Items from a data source
____

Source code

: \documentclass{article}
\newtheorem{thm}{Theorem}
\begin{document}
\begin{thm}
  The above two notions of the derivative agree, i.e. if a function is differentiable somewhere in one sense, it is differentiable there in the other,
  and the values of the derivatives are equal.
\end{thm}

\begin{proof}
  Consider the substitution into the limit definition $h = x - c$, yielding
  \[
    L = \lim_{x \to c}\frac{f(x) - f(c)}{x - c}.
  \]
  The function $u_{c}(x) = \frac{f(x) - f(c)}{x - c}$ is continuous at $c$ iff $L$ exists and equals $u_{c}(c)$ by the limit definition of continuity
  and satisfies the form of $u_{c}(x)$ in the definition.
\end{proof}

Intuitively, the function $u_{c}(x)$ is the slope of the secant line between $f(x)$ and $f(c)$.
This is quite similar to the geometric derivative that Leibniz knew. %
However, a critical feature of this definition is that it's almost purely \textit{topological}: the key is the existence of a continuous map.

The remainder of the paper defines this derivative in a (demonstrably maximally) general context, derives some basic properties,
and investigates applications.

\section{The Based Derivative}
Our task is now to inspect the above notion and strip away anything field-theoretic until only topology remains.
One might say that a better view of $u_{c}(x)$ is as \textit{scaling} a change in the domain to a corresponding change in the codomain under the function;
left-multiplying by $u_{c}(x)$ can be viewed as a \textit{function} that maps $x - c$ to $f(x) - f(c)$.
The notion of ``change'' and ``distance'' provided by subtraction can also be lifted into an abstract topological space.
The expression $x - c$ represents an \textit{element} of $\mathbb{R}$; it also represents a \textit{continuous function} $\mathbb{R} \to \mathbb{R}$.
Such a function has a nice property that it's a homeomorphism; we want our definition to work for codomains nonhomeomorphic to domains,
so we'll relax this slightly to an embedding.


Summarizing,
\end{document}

____

What you should produce is an exact copy of the records above.

» RESULT OF THE EXERCISE
Source code

: \documentclass{article}
\newtheorem{thm}{Theorem}
\begin{document}
\begin{thm}
  The above two notions of the derivative agree, i.e. if a function is differentiable somewhere in one sense, it is differentiable there in the other,
  and the values of the derivatives are equal.
\end{thm}

\begin{proof}
  Consider the substitution into the limit definition $h = x - c$, yielding
  \[
    L = \lim_{x \to c}\frac{f(x) - f(c)}{x - c}.
  \]
  The function $u_{c}(x) = \frac{f(x) - f(c)}{x - c}$ is continuous at $c$ iff $L$ exists and equals $u_{c}(c)$ by the limit definition of continuity
  and satisfies the form of $u_{c}(x)$ in the definition.
\end{proof}

Intuitively, the function $u_{c}(x)$ is the slope of the secant line between $f(x)$ and $f(c)$.
This is quite similar to the geometric derivative that Leibniz knew. %
However, a critical feature of this definition is that it's almost purely \textit{topological}: the key is the existence of a continuous map.

The remainder of the paper defines this derivative in a (demonstrably maximally) general context, derives some basic properties,
and investigates applications.

\section{The Based Derivative}
Our task is now to inspect the above notion and strip away anything field-theoretic until only topology remains.
One might say that a better view of $u_{c}(x)$ is as \textit{scaling} a change in the domain to a corresponding change in the codomain under the function;
left-multiplying by $u_{c}(x)$ can be viewed as a \textit{function} that maps $x - c$ to $f(x) - f(c)$.
The notion of ``change'' and ``distance'' provided by subtraction can also be lifted into an abstract topological space.
The expression $x - c$ represents an \textit{element} of $\mathbb{R}$; it also represents a \textit{continuous function} $\mathbb{R} \to \mathbb{R}$.
Such a function has a nice property that it's a homeomorphism; we want our definition to work for codomains nonhomeomorphic to domains,
so we'll relax this slightly to an embedding.


Summarizing,
\end{document}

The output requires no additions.